Arndale returned to the Indian Ocean in September, and moved to Australian waters in November. She refuelled warships of the Royal Australian Navy during this period, before being assigned to Force 69 in January 1945, supporting Force 63 for Operation Meridian I on 24 January, and Operation Meridian II on 29 January. Arndale returned to Australia on 7 February 1945, berthing at Fremantle. In February 1945 she sailed to Manus Island, in the Admiralty Islands, and in March was allocated to Operation Iceberg, the allied invasion of Okinawa. She moved forward to Leyte Gulf in March 1945 with the other auxiliaries and spent the rest of the war attached to the fleet train of the British Pacific Fleet. She was badly damaged by fire in August 1945 and repaired at Brisbane, before visiting Hong Kong in October 1945.

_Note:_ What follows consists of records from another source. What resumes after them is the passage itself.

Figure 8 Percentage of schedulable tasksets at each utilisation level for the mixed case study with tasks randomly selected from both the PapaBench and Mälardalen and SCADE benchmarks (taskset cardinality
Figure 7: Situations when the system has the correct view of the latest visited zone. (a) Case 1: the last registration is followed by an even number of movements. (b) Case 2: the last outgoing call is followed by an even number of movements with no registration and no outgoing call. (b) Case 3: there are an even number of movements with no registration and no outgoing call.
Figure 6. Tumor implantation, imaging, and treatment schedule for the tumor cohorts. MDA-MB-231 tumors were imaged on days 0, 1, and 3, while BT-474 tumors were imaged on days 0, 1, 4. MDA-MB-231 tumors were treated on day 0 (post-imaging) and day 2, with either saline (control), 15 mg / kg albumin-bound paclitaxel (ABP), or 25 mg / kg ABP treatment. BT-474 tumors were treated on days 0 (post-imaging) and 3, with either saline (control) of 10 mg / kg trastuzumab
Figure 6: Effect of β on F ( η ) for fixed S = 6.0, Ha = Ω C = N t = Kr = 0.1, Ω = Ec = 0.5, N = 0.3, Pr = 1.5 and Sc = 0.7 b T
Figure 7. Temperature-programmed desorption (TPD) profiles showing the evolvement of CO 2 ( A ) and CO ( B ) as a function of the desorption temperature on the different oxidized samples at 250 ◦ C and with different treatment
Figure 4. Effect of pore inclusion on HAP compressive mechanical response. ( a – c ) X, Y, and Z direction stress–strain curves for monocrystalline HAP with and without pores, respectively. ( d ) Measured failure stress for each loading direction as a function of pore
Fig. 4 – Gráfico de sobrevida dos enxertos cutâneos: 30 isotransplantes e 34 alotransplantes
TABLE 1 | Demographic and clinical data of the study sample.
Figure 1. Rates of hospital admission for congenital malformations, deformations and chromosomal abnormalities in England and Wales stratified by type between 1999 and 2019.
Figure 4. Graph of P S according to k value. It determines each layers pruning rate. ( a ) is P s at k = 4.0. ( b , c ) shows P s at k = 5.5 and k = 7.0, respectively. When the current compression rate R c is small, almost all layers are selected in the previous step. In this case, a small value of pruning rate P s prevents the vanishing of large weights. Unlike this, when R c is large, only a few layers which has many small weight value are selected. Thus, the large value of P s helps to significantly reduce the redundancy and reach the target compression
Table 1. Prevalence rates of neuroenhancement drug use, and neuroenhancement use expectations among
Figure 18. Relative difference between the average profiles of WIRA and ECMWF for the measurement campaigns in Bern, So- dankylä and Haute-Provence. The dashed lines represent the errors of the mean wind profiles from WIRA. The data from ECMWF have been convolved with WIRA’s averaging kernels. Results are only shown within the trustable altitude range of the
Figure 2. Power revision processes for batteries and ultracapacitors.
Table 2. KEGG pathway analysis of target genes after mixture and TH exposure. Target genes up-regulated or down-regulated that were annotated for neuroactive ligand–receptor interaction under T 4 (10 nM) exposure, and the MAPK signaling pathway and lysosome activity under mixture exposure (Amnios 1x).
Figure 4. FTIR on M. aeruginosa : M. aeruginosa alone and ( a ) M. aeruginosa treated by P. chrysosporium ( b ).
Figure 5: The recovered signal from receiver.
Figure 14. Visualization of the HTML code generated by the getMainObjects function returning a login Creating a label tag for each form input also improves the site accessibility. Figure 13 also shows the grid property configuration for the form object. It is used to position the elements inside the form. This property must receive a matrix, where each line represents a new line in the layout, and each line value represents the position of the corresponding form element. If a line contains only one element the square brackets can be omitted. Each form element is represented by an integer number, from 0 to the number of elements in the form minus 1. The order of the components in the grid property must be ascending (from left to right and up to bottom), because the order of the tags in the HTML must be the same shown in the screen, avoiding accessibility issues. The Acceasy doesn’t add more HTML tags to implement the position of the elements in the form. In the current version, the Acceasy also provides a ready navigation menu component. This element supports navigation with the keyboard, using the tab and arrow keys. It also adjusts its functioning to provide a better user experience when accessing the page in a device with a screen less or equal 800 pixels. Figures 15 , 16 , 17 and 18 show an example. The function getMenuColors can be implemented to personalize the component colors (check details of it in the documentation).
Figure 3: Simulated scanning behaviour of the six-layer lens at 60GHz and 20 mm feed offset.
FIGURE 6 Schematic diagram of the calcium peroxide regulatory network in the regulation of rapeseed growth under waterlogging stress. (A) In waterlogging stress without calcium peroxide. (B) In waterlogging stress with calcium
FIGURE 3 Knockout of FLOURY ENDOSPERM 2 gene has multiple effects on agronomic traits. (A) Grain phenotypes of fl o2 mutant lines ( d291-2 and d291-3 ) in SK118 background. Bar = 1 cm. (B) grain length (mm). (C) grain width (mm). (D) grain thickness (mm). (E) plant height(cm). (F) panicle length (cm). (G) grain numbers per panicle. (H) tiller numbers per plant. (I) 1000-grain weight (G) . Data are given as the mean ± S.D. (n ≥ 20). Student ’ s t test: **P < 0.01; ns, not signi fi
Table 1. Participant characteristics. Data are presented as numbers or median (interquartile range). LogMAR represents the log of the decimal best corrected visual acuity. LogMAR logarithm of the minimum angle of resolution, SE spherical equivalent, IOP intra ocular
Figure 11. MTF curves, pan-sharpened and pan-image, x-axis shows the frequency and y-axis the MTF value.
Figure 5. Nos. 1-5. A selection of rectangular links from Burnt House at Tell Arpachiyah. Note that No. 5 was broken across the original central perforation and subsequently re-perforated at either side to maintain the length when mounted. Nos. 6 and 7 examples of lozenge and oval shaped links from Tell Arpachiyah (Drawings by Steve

Arndale returned to the UK in March 1946 and underwent a refit at Swan Hunter's yards. Returning to service, she spent her postwar career making regular voyages between the Pacific, Indian Ocean, Caribbean and the UK, supporting fleet operations. On 19 January 1952 she suffered a flooded engine room in heavy weather while in the North Sea off the Scottish coast. She sent out a mayday, and was attended to by the tugs Zest of Invergordon and Hengist of, Rosyth, being towed into Rosyth Dockyard on 21 January 1952. Between July and November 1953 she was refitted at Palmers Yard, Hebburn on Tyne, and between January 1955 and February 1956 she was on charter to London & Overseas Freighters. On 12 August 1959 Arndale was laid up at Rosyth, and on 4 December 1959 she was advertised for sale. She was sold to a Belgian shipbreaking firm in March 1960 and on 12 April 1960 Arndale arrived at Willebroek, Belgium to be scrapped by Sadeica Cie Anonyme. Brussels.